- **Exercise brief**:
Give the lines in the entries below as a JSON list of strings, one string per line and with blank lines left out. Cover everything from the line containing "Document page, 1654x931 pixels." down to the line containing "picture [0, 0, 1654, 931]", both included.

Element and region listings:
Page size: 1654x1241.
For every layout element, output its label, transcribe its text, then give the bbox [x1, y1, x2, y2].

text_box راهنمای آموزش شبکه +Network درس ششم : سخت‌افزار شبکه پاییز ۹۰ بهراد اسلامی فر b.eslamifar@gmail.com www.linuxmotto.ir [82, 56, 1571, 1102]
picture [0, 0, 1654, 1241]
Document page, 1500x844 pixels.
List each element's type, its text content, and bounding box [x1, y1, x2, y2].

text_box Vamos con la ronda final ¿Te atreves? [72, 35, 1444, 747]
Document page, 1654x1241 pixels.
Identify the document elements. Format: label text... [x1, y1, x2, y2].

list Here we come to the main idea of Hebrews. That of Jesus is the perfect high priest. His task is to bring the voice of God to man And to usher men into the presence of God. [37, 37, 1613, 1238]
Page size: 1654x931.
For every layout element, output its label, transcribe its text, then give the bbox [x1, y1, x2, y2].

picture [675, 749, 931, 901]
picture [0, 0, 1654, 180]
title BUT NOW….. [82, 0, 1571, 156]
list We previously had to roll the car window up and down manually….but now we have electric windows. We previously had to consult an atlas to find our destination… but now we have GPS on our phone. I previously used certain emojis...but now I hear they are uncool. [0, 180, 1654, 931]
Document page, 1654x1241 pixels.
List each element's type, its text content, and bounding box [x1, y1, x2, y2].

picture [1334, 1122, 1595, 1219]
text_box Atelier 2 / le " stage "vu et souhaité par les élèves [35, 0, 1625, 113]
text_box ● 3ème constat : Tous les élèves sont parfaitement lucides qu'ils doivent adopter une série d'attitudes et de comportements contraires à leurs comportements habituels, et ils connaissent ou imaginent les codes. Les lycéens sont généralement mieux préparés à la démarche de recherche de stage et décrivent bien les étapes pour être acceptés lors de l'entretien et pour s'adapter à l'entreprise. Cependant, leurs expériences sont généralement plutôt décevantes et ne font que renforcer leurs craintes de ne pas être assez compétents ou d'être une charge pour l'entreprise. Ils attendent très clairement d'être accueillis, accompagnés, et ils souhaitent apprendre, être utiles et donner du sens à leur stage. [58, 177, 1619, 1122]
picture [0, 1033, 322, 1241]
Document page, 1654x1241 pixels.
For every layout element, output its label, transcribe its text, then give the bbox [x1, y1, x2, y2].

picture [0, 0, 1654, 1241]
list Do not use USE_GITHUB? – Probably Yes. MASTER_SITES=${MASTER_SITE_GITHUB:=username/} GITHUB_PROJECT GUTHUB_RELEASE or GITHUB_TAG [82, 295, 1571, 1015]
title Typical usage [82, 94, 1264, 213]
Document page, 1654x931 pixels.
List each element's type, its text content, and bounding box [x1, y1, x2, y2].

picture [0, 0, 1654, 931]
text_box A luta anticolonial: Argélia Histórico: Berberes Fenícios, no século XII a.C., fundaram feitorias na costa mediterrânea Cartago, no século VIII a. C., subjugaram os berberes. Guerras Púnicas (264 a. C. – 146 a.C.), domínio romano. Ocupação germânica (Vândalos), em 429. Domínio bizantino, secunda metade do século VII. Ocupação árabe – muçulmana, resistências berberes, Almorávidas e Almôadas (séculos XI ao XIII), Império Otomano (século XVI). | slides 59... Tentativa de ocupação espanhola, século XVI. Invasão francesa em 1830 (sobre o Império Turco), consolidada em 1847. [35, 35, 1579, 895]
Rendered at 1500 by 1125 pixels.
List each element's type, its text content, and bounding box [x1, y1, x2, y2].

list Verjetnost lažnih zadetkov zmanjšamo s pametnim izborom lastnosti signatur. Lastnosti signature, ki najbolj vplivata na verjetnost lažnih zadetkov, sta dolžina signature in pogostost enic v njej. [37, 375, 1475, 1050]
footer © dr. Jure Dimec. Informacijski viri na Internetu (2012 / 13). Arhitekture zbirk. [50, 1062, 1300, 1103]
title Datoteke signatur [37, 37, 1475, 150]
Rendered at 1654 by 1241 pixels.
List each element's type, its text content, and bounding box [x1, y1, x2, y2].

- **Full output**:
[
  "Document page, 1654x931 pixels.",
  "List each element's type, its text content, and bounding box [x1, y1, x2, y2].",
  "picture [0, 0, 1654, 931]"
]